▶ [EXERCISE]:
Among the records below, find each line that includes the string "vous" and copy it.

▶ [DATA PROVIDED]:

>>>

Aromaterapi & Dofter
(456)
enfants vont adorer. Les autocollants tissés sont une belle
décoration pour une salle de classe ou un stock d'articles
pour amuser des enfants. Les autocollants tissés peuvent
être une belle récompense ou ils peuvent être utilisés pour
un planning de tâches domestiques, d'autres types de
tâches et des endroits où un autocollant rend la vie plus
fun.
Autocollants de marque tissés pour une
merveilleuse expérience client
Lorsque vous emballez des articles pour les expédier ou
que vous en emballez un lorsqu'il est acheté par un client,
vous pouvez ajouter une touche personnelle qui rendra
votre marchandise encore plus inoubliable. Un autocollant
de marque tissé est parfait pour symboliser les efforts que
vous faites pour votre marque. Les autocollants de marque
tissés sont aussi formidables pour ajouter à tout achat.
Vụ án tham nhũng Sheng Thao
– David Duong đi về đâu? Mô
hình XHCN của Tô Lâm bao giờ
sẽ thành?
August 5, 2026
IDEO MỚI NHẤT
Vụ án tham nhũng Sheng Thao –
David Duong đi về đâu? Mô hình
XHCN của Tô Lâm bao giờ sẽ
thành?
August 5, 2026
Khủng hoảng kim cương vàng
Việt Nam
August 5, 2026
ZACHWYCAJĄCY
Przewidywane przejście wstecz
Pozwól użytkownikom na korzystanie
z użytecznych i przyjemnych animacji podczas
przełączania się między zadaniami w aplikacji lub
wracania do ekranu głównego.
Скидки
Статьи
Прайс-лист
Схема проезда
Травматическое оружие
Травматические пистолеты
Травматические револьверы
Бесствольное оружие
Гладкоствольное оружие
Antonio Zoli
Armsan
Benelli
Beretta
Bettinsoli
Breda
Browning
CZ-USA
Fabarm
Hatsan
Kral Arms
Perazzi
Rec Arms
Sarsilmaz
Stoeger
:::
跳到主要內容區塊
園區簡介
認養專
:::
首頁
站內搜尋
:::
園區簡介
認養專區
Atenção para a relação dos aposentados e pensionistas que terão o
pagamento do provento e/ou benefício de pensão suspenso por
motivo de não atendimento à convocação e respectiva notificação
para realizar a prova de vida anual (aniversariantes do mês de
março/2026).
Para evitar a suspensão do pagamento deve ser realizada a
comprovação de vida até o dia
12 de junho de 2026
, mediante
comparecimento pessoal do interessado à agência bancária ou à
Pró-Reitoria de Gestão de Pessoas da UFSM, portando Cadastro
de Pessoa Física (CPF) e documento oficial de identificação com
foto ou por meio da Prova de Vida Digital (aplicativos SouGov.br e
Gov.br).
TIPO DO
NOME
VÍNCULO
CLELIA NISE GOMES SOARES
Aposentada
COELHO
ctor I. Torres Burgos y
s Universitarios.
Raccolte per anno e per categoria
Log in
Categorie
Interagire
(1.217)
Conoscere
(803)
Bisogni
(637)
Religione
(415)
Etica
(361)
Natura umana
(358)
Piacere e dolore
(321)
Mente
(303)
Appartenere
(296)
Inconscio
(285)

<<<

▶ [SOLUTION TO THIS TASK]:
Lorsque vous emballez des articles pour les expédier ou
que vous en emballez un lorsqu'il est acheté par un client,
vous pouvez ajouter une touche personnelle qui rendra
vous faites pour votre marque. Les autocollants de marque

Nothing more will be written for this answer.